#### ASSIGNMENT:
Every line from the one containing "сад № 51</text>" down to the last line of the listing below should be restated exactly, and nothing else.

========================

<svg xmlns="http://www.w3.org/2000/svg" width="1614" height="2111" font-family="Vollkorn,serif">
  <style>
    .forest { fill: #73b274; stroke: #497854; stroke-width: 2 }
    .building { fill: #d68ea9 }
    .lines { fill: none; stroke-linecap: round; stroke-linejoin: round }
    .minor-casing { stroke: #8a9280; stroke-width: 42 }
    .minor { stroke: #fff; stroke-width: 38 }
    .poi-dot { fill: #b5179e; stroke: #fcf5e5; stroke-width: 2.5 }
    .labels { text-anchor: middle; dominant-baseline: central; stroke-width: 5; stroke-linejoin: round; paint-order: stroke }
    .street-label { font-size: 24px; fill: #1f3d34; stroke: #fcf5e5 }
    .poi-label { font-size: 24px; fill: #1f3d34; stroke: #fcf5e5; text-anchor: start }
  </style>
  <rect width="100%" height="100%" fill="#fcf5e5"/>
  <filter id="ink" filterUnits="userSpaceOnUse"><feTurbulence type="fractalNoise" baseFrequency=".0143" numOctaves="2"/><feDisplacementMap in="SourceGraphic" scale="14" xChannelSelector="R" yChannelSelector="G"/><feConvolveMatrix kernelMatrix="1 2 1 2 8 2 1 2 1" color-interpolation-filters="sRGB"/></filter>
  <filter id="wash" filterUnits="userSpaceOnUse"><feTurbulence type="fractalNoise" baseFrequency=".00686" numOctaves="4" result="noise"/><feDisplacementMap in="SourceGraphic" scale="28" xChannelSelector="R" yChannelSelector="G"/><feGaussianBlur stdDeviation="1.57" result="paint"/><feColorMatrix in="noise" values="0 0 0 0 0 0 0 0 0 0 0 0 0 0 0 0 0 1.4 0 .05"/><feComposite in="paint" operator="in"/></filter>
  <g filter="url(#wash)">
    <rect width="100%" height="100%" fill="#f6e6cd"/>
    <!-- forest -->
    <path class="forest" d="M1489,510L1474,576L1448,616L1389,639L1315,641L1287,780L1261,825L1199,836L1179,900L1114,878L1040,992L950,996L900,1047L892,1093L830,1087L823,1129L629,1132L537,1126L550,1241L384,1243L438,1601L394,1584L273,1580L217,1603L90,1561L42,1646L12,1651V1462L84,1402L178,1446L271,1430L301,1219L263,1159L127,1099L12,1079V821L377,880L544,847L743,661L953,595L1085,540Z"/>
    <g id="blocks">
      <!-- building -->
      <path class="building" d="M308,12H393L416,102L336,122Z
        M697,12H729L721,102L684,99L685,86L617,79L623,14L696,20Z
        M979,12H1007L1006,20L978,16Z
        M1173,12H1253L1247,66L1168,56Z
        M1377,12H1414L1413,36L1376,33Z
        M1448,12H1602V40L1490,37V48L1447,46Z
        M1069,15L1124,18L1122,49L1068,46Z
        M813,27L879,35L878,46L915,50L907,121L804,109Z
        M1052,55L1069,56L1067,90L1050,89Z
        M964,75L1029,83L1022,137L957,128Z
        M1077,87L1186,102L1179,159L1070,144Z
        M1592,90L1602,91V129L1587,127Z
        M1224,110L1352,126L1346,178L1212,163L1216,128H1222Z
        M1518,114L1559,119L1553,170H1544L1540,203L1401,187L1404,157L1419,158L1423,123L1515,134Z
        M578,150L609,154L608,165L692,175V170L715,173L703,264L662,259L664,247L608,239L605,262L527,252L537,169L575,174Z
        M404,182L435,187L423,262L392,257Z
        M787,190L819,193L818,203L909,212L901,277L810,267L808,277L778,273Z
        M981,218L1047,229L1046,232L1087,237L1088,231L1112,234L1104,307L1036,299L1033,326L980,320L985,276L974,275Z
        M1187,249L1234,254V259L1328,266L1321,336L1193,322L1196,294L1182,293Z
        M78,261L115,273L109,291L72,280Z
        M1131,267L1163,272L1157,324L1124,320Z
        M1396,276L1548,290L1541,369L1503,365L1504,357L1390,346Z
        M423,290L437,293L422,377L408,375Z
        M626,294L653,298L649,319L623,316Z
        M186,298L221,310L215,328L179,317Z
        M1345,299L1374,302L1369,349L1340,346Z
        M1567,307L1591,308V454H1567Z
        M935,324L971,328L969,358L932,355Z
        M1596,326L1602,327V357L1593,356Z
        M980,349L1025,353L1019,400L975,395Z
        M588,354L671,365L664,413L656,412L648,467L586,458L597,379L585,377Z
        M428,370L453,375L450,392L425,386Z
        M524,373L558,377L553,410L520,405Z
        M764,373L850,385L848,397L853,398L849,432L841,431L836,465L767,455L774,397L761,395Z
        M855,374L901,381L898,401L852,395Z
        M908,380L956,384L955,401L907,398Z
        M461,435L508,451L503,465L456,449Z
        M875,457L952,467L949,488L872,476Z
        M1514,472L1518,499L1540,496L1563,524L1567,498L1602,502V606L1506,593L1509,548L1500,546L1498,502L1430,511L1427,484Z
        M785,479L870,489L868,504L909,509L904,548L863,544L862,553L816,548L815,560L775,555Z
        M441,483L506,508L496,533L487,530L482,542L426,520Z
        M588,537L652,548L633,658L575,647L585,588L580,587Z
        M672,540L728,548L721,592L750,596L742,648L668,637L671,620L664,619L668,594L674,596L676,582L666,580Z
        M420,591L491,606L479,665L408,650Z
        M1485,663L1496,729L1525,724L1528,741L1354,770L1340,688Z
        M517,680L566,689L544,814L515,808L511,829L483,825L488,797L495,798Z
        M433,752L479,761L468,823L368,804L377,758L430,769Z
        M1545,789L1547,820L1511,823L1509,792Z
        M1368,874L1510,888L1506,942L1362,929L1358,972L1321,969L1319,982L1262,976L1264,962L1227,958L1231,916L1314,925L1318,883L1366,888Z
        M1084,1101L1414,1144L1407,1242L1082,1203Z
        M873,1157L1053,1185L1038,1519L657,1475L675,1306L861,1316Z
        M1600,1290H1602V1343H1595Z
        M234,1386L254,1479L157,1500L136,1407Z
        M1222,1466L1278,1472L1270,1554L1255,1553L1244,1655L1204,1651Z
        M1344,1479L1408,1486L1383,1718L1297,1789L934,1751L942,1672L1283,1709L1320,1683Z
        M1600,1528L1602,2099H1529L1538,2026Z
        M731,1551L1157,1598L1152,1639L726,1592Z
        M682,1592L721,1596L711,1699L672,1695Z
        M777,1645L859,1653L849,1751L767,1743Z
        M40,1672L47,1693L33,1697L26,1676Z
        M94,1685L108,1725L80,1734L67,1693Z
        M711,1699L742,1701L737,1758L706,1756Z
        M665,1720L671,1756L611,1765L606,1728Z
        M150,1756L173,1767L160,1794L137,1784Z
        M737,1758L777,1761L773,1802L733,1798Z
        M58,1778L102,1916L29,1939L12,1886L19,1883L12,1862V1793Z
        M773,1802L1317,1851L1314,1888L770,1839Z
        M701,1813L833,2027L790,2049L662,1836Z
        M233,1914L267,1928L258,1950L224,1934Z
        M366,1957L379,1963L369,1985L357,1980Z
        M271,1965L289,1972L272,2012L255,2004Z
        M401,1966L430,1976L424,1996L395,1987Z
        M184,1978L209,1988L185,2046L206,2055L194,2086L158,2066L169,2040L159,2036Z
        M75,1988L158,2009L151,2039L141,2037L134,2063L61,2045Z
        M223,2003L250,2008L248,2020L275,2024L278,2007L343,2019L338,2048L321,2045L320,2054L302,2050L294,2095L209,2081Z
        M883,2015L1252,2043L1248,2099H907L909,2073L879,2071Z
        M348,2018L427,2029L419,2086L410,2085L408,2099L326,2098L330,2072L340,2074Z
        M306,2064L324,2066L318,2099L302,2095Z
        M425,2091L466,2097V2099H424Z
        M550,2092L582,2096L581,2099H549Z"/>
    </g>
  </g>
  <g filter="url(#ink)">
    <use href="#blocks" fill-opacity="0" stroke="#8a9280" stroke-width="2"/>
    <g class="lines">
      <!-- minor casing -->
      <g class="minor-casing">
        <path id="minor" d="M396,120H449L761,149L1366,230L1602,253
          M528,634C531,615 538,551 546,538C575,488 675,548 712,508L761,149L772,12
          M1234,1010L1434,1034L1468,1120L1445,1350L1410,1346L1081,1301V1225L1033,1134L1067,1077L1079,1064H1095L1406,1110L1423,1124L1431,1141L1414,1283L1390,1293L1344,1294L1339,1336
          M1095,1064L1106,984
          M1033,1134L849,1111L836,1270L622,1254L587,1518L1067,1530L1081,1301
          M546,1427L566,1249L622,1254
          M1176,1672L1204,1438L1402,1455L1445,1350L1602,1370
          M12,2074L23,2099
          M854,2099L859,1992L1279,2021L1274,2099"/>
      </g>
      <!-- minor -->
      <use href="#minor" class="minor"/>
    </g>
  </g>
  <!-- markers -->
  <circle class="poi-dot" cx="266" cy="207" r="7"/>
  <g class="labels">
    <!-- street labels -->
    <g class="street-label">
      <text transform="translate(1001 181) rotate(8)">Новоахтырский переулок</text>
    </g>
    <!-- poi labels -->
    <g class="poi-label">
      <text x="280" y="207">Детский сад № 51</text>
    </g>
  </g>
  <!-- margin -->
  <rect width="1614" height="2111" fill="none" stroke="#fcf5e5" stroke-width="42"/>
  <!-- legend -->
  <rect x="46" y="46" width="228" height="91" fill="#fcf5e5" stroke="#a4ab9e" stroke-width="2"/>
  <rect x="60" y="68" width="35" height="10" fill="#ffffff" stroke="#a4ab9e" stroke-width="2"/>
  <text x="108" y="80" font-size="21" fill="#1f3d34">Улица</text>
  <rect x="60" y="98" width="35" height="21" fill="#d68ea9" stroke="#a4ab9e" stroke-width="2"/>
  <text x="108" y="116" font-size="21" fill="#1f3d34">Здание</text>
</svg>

========================

#### RESPONSE TO THE TASK:
      <text x="280" y="207">Детский сад № 51</text>
    </g>
  </g>
  <!-- margin -->
  <rect width="1614" height="2111" fill="none" stroke="#fcf5e5" stroke-width="42"/>
  <!-- legend -->
  <rect x="46" y="46" width="228" height="91" fill="#fcf5e5" stroke="#a4ab9e" stroke-width="2"/>
  <rect x="60" y="68" width="35" height="10" fill="#ffffff" stroke="#a4ab9e" stroke-width="2"/>
  <text x="108" y="80" font-size="21" fill="#1f3d34">Улица</text>
  <rect x="60" y="98" width="35" height="21" fill="#d68ea9" stroke="#a4ab9e" stroke-width="2"/>
  <text x="108" y="116" font-size="21" fill="#1f3d34">Здание</text>
</svg>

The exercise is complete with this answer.